▸ **EXTRACT PROVIDED**
────
New Hydro

U.K. government rejects Severn Estuary tidal power proposal

The United Kingdom recently rejected a proposal for a US$40 billion tidal project that would have been located in the Severn Estuary, according to a statement issued by Parliament’s Energy and Climate Change Committee.

The government said the Halfren Power Proposal “does not demonstrate that it could deliver the benefits it claims it would achieve.” Halfren Power’s most recent plan was a slightly modified version of one previously rejected by Parliament in October 2010. Halfren said the project could have been capable of providing as much as 5% of the U.K.’s energy.

However, the committee said the barrage was “unproven” and that it posed a “high risk of unintended and possibly damaging consequences.” “The Severn Estuary has great potential,” Parliament said. “However, the government recognizes that a traditional tidal barrage is not the only way of exploiting the outstanding resources of the Severn Estuary.”

Nonetheless, the committee said it would be open to again assessing Halfren Power’s proposal should the company provide “much more detailed, credible evidence” with regard to the project’s environmental impact, turbine modeling, job creation, navigation considerations, flood impact figures, technical feasibility and more.

Fortum, DCNS, AW-Energy agree on wave project in France

A research and development agreement signed by Fortum, DCNS and AW-Energy in September will lead to a new 1.5 MW wave energy project off the Brittany coast in northwest France.
────
▸ **SUPPLIED INFORMATION**
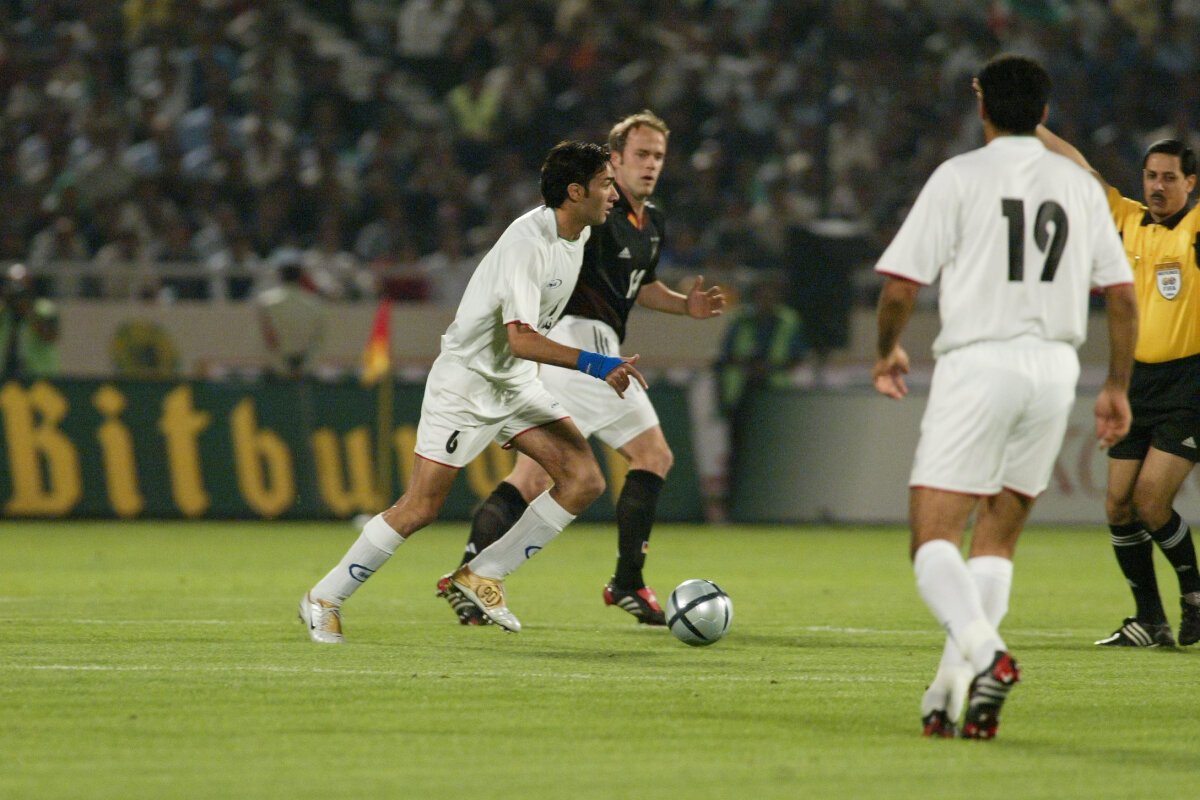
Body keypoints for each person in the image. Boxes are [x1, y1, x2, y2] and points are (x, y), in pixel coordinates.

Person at [872, 54, 1137, 740]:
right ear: (1045, 112)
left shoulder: (960, 176)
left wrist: (887, 350)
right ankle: (949, 692)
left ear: (980, 104)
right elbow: (1122, 295)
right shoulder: (1079, 186)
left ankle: (989, 657)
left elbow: (900, 287)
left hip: (979, 363)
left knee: (933, 538)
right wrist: (1115, 385)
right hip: (1054, 370)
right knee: (997, 538)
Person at [299, 140, 637, 642]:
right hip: (468, 384)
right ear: (574, 191)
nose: (614, 193)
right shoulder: (527, 244)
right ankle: (324, 597)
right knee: (420, 508)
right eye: (606, 184)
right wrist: (596, 363)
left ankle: (483, 575)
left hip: (514, 383)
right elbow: (522, 339)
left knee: (583, 479)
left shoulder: (579, 234)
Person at [439, 111, 726, 627]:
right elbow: (548, 237)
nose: (651, 164)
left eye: (658, 156)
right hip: (576, 343)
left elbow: (642, 286)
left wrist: (686, 306)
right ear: (614, 159)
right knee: (547, 475)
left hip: (606, 345)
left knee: (647, 457)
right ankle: (479, 576)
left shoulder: (651, 222)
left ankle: (621, 582)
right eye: (641, 154)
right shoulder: (597, 213)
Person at [1036, 128, 1200, 648]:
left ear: (1190, 183)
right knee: (1118, 506)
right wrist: (1029, 122)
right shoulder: (1127, 219)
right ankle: (1149, 620)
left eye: (1169, 178)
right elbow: (1080, 169)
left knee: (1151, 500)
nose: (1158, 186)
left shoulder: (1196, 226)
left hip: (1190, 382)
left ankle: (1194, 596)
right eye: (1151, 177)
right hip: (1137, 382)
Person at [255, 255, 328, 378]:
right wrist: (305, 367)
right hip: (304, 370)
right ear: (301, 277)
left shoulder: (265, 302)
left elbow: (268, 339)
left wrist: (282, 368)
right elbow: (317, 341)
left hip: (275, 371)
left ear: (280, 275)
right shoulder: (314, 303)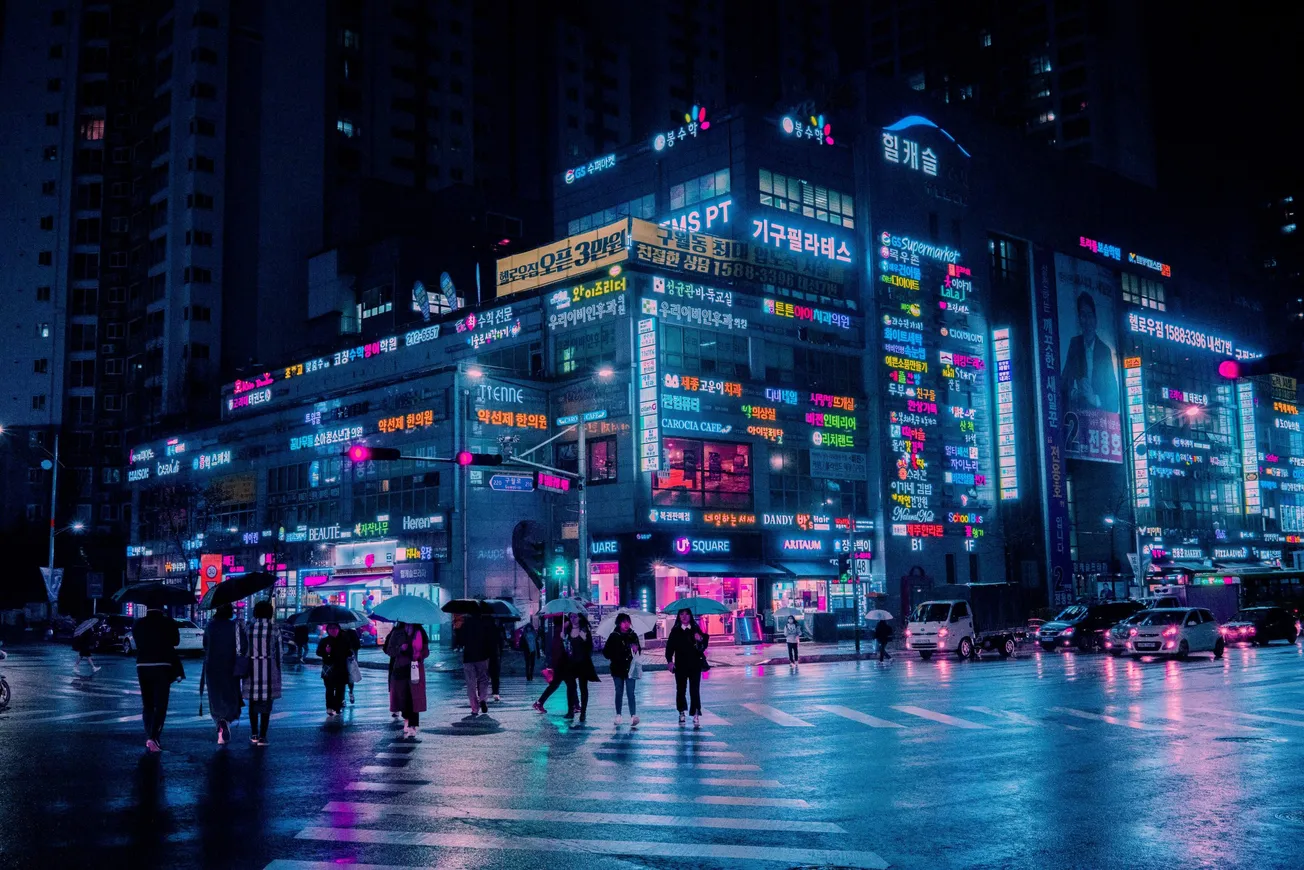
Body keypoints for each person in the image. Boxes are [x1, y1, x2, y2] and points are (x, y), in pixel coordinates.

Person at [132, 604, 181, 753]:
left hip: (142, 665)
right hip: (162, 664)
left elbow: (137, 642)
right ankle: (154, 737)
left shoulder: (138, 623)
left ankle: (149, 735)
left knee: (147, 703)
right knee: (161, 704)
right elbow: (175, 642)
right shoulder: (168, 622)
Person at [1062, 291, 1120, 412]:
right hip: (1077, 414)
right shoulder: (1075, 344)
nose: (1086, 321)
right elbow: (1064, 382)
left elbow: (1113, 397)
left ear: (1095, 319)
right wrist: (1075, 393)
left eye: (1089, 315)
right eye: (1083, 315)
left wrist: (1094, 398)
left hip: (1099, 420)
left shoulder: (1104, 351)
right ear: (1079, 319)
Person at [243, 600, 282, 746]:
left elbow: (243, 648)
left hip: (251, 668)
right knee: (267, 704)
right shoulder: (275, 629)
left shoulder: (248, 628)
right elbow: (279, 653)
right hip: (269, 667)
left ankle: (253, 734)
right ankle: (263, 736)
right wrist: (278, 668)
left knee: (253, 703)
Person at [203, 604, 243, 745]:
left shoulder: (210, 626)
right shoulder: (235, 626)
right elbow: (243, 645)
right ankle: (226, 719)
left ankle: (220, 722)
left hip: (212, 666)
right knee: (230, 694)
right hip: (231, 665)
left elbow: (205, 644)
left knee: (215, 696)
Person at [384, 621, 430, 738]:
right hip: (400, 668)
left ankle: (413, 724)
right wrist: (400, 648)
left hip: (415, 668)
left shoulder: (420, 632)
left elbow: (426, 651)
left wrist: (419, 655)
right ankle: (406, 719)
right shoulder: (397, 632)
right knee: (403, 696)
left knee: (414, 697)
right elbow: (389, 650)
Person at [665, 608, 708, 727]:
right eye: (681, 614)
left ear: (690, 616)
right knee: (681, 690)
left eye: (687, 614)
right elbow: (669, 648)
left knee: (694, 690)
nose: (684, 617)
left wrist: (700, 640)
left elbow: (703, 645)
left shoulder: (696, 629)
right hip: (681, 665)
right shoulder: (675, 631)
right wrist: (669, 661)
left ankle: (695, 713)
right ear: (678, 617)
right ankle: (681, 712)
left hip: (695, 665)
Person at [602, 612, 641, 727]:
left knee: (631, 693)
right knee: (619, 692)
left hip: (631, 668)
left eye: (628, 622)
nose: (626, 624)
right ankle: (618, 715)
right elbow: (606, 653)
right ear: (619, 623)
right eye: (624, 622)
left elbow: (639, 651)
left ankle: (633, 715)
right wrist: (615, 654)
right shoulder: (614, 636)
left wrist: (636, 649)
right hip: (617, 668)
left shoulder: (633, 635)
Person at [457, 611, 495, 717]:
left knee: (471, 683)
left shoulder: (465, 625)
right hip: (482, 656)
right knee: (483, 679)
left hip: (468, 657)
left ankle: (474, 708)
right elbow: (489, 641)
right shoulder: (484, 625)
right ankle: (482, 698)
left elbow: (460, 642)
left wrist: (457, 629)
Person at [564, 612, 600, 723]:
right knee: (570, 687)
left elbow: (590, 647)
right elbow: (566, 647)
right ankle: (571, 710)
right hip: (571, 663)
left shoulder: (584, 630)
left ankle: (583, 712)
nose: (573, 619)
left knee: (583, 688)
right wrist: (563, 638)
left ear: (580, 618)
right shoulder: (567, 630)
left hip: (583, 663)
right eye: (571, 617)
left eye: (575, 616)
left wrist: (585, 640)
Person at [532, 620, 571, 714]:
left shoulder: (559, 633)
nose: (569, 623)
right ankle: (539, 702)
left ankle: (539, 702)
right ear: (563, 623)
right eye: (567, 621)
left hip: (561, 664)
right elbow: (559, 651)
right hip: (561, 665)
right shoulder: (559, 634)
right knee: (568, 685)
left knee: (559, 685)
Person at [317, 623, 352, 717]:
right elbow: (318, 652)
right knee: (329, 689)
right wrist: (326, 652)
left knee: (340, 690)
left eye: (335, 628)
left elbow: (349, 651)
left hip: (341, 669)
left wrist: (350, 654)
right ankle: (329, 707)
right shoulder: (325, 641)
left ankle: (337, 707)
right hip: (329, 669)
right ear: (328, 630)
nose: (333, 630)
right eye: (331, 629)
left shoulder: (344, 640)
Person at [342, 624, 361, 705]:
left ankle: (350, 693)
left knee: (349, 678)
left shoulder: (352, 632)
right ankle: (343, 698)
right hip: (342, 659)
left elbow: (357, 645)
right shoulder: (339, 632)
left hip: (350, 659)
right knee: (343, 679)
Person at [488, 620, 503, 703]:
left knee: (483, 676)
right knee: (495, 676)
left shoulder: (484, 630)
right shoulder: (497, 630)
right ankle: (496, 693)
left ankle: (481, 694)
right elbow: (501, 644)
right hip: (495, 655)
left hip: (485, 655)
────
▸ **REQUIRED ACTION 1**
According to the hydropower news text, what was the cost of the tidal project proposed for the Severn Estuary?
▸ **REQUIRED ACTION 2**
Please pick up the hydropower news text after its last sentence and carry it on.
The records aren't needed for this work.

▸ **ANSWER BOX 1**
US$40 billion.

▸ **ANSWER BOX 2**
Per the agreement, Fortum will be responsible for the project’s development and serve as owner of the demonstration park. DCNS will manage the site development and construction work, and AW-Energy will contribute its “WaveRoller” generating units.

The WaveRoller is a submerged unit that relies on back-and-forth wave movements to move a hinged panel. AW-Energy and Metso have previously tested a WaveRoller unit off the coast of Peniche, Portugal.

Alstom, ScottishRenewable Power sign MOU for tidal project

Alstom will provide tidal devices for an installation in the Sound of Islay, between Islay and Jura off Scotland’s west coast, following the recent signing of a memorandum of understanding with ScottishPower Renewables.

Alstom said the site will include up to four of its 1 MW tidal units — one is currently being tested at the European Marine Energy Centre in Orkney, Scotland.

The first unit is set to deploy in late 2015, Alstom said, with the remainder being completed in 2016. Operations are planned for 25 years, during which time the plant will serve as a building block for a potential 95 MW marine and hydrokinetic project off the north coast of Caithness at Duncansby.

ScottishPower Renewables received approval for the tidal power array from the Scottish government in 2011. The site will also host a turbine being developed by the company in conjunction with Andritz Hydro Hammerfest.

MacDermid to supply fluids for Carnegie project

Global fluid firm MacDermid Offshore Solutions has signed an agreement with Carnegie Wave Energy to provide hydraulic fluid for Carnegie’s marine hydrokinetic project in west Australia.

MacDermid said the project will make use of its WECS Fluid, which is a newly designed water-based formula.

The project will be located off the Perth coast and use Carnegie’s “CETO” generating system. The system uses a fully submerged buoy that relies on the vertical motion of waves to drive a pump, which in turn delivers pressurized water to an onshore turbine via a submerged pipeline.

Carnegie and partner Triton Renewable Energy completed tests of a CETO unit off Bermuda’s south shore in May 2012.

The project is being funded by a number of entities and low emissions energy development programs. Carnegie said installation of the foundation will begin by the end of this year.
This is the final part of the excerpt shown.